Hi all! I have been working on trying to understand the reverse function in Julia.
I have an array whose values I would like to flip horizontally. I specify in the function reverse(my_data, dims = 1) which does the job. However, What I am curious to know is what this transformation is called. I don’t want to just refer to it as “flipping the rows”.
Further, I tried looking at the underlying Julia code for it and understand that one counts the number of values and determines a midpoint to “flip” over top of as a sort of axis. Aside from that, I am confused by what the algorithm is actually doing.
Attached here are my notes on understanding how this works so far.
Perhaps the 2 by 2 matrix is a little small and a little misleading. One should think we have an array with n = 3 (for example) dimensions say A. Then reverse(A, dims = 1) should be thought of a new array B such that B[start,:,:] = A[end,:,:], B[start +1, :, :] = A[end- 1,:, :] etc. For dims = 2 we do the same but on the second index (i.e. A[:,k,:])

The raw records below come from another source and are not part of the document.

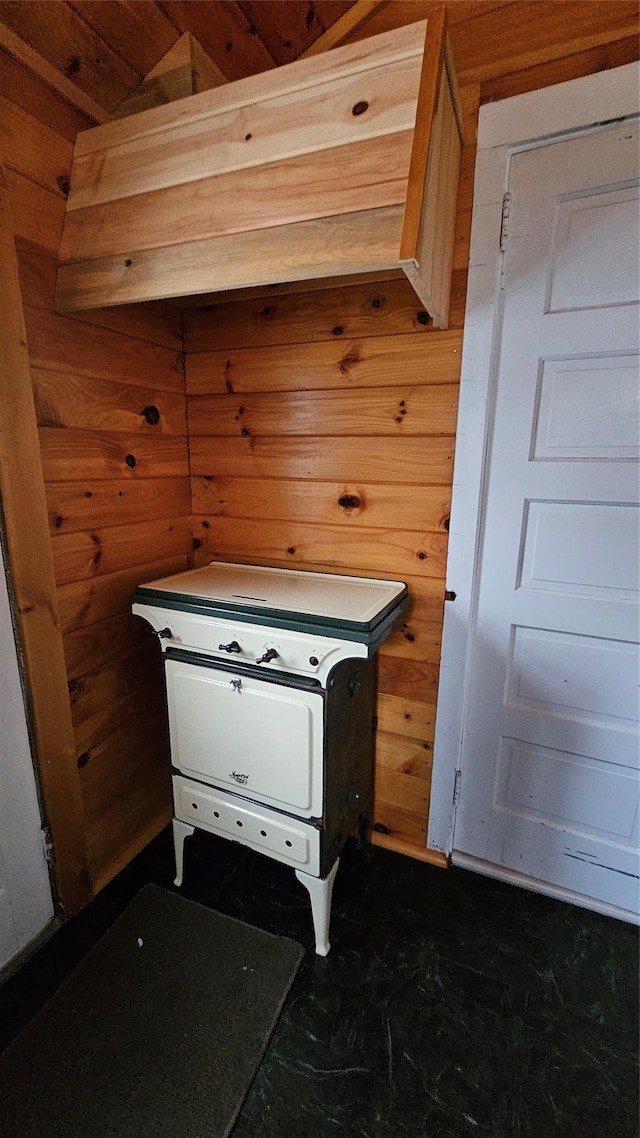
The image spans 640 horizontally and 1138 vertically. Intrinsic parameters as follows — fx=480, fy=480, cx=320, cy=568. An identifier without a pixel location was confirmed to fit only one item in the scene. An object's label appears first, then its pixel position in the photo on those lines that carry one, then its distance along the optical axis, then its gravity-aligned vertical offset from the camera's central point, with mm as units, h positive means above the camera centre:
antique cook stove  1149 -613
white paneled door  1129 -205
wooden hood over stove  858 +557
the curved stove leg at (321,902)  1271 -1143
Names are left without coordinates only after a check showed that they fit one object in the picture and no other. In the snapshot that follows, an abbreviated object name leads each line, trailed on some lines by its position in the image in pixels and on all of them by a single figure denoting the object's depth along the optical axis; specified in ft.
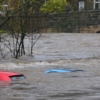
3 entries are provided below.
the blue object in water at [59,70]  53.76
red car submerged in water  45.08
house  191.45
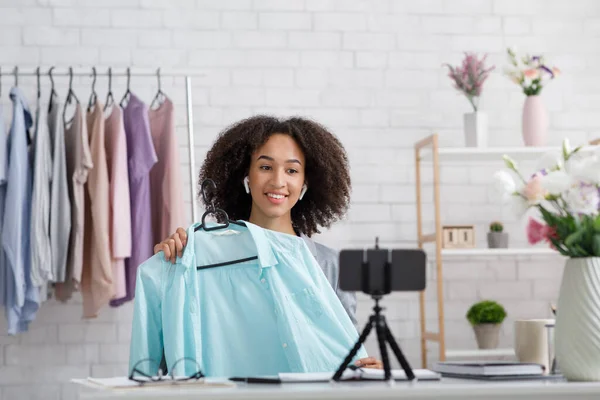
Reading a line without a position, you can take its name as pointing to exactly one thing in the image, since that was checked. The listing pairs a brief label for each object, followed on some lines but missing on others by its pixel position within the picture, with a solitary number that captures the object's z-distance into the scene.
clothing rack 4.21
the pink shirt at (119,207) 4.11
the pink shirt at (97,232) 4.09
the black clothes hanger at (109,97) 4.25
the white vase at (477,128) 4.50
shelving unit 4.34
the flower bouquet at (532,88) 4.48
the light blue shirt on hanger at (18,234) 4.01
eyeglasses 1.72
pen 1.75
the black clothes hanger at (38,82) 4.20
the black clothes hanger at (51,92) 4.20
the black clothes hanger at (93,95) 4.21
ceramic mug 2.04
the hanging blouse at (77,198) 4.09
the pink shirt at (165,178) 4.17
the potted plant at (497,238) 4.46
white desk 1.57
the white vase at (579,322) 1.82
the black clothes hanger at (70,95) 4.20
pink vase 4.52
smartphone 1.74
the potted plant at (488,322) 4.43
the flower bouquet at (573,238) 1.83
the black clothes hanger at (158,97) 4.30
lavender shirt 4.16
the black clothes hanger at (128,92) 4.27
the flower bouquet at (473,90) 4.51
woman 2.96
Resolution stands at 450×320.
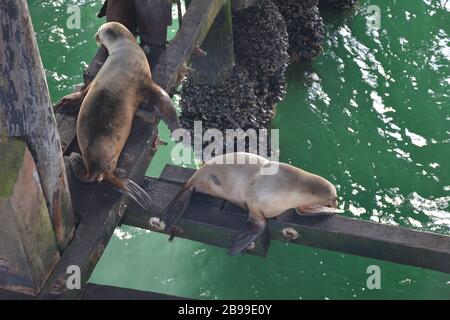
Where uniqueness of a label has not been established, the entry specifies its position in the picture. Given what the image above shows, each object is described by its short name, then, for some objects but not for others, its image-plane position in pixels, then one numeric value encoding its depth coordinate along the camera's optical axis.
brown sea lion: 7.80
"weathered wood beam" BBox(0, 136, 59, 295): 6.07
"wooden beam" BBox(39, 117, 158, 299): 7.17
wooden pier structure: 6.01
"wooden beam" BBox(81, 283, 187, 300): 7.47
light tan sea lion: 7.81
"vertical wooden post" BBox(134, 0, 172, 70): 9.72
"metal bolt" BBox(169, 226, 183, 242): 7.99
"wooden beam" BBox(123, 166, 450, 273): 7.55
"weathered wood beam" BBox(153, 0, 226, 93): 9.23
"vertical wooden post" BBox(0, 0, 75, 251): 5.62
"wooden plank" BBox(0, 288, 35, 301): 7.07
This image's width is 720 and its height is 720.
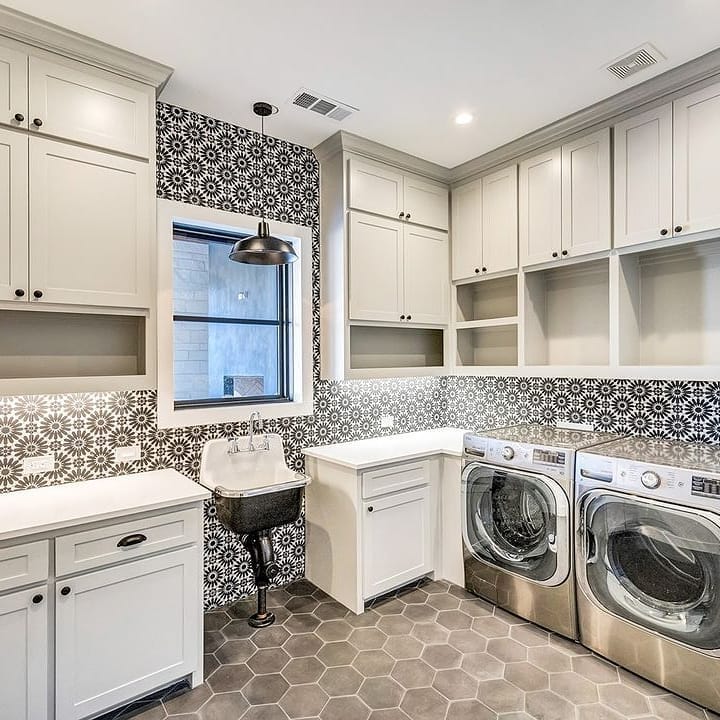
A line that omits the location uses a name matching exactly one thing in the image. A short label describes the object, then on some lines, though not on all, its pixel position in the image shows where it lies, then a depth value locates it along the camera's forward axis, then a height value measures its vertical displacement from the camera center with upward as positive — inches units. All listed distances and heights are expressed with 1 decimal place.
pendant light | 94.3 +21.3
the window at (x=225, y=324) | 106.4 +8.7
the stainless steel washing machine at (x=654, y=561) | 79.8 -37.0
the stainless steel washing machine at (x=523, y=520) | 99.9 -36.7
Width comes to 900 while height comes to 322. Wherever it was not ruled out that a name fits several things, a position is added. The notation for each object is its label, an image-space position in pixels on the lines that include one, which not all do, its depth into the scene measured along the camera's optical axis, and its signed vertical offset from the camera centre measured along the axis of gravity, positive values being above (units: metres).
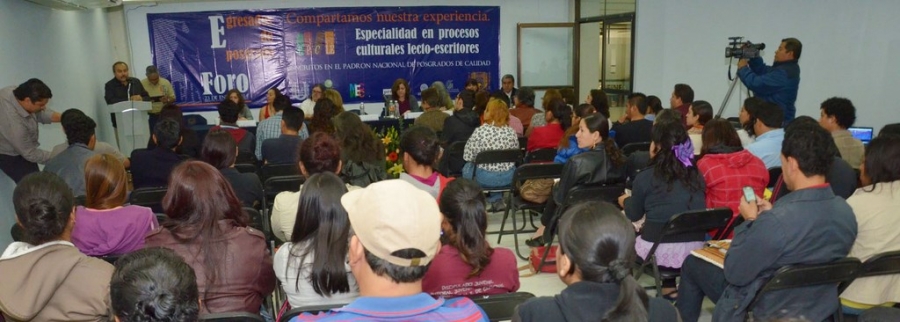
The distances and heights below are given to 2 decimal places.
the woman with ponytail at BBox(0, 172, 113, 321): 1.86 -0.59
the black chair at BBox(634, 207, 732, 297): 2.82 -0.78
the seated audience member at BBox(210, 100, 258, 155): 5.28 -0.51
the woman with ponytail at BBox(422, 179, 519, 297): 2.11 -0.66
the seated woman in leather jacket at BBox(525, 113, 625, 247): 3.74 -0.63
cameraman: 5.75 -0.26
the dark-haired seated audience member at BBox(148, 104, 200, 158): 4.45 -0.54
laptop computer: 5.36 -0.72
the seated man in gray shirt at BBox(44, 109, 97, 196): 3.72 -0.48
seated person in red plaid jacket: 3.16 -0.60
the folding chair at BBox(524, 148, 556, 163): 4.82 -0.74
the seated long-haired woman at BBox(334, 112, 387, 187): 4.02 -0.57
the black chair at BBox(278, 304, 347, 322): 1.85 -0.71
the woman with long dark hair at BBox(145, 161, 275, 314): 2.10 -0.58
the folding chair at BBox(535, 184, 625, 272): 3.65 -0.80
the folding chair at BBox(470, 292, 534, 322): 1.90 -0.72
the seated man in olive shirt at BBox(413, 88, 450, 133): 5.88 -0.51
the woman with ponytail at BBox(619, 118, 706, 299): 3.05 -0.66
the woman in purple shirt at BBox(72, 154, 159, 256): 2.54 -0.59
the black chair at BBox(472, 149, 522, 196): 4.55 -0.70
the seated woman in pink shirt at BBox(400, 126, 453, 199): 3.27 -0.51
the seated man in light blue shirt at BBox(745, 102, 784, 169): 3.88 -0.51
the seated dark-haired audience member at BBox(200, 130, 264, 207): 3.48 -0.53
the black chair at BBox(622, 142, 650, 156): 4.84 -0.71
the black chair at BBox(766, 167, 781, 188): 3.74 -0.73
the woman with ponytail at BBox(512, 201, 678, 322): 1.45 -0.52
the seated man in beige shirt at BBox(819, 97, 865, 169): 3.95 -0.48
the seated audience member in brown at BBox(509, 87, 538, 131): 6.44 -0.50
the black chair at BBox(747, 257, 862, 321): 2.12 -0.75
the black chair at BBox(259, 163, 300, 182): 4.38 -0.72
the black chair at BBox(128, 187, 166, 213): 3.46 -0.69
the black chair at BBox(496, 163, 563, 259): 4.11 -0.74
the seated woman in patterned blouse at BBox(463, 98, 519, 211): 4.75 -0.65
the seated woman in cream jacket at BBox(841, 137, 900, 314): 2.39 -0.66
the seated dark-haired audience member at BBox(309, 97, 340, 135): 5.08 -0.42
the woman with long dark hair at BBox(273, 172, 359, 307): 2.00 -0.61
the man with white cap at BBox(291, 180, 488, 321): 1.21 -0.37
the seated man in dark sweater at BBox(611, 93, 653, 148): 5.16 -0.59
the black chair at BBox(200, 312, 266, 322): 1.77 -0.70
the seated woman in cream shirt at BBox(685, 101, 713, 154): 4.62 -0.45
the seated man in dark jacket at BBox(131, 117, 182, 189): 3.83 -0.55
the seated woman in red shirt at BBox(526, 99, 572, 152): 5.16 -0.59
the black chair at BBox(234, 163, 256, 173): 4.36 -0.70
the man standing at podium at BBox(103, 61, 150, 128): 7.67 -0.22
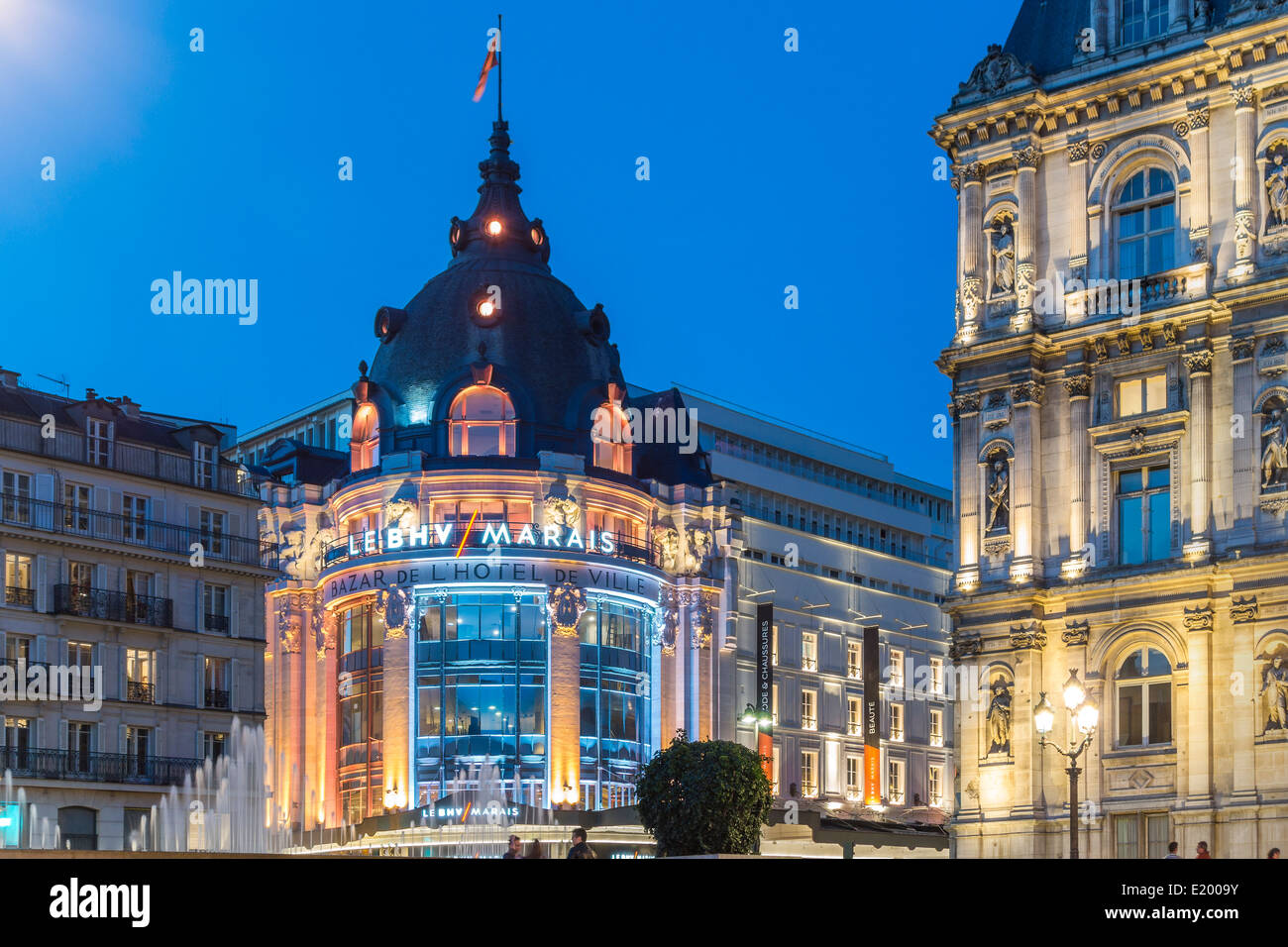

I’m not sure if there is a name for this type of transformation. Another way to think about it is that reverse reverses the indices on the specified dimensions. So it does not explicitly select a midpoint over which the matrix values are flipped. Here is a small example:
Thanks for everyone’s thoughts! That really clears it up a bit more as I was confusing “dimension” with “axis” in the Cartesian sense. I appreciate the logic @Syx_Pek and the example @Christopher_Fisher as well as the terminology @Sukera. Much appreciated for everyone’s support!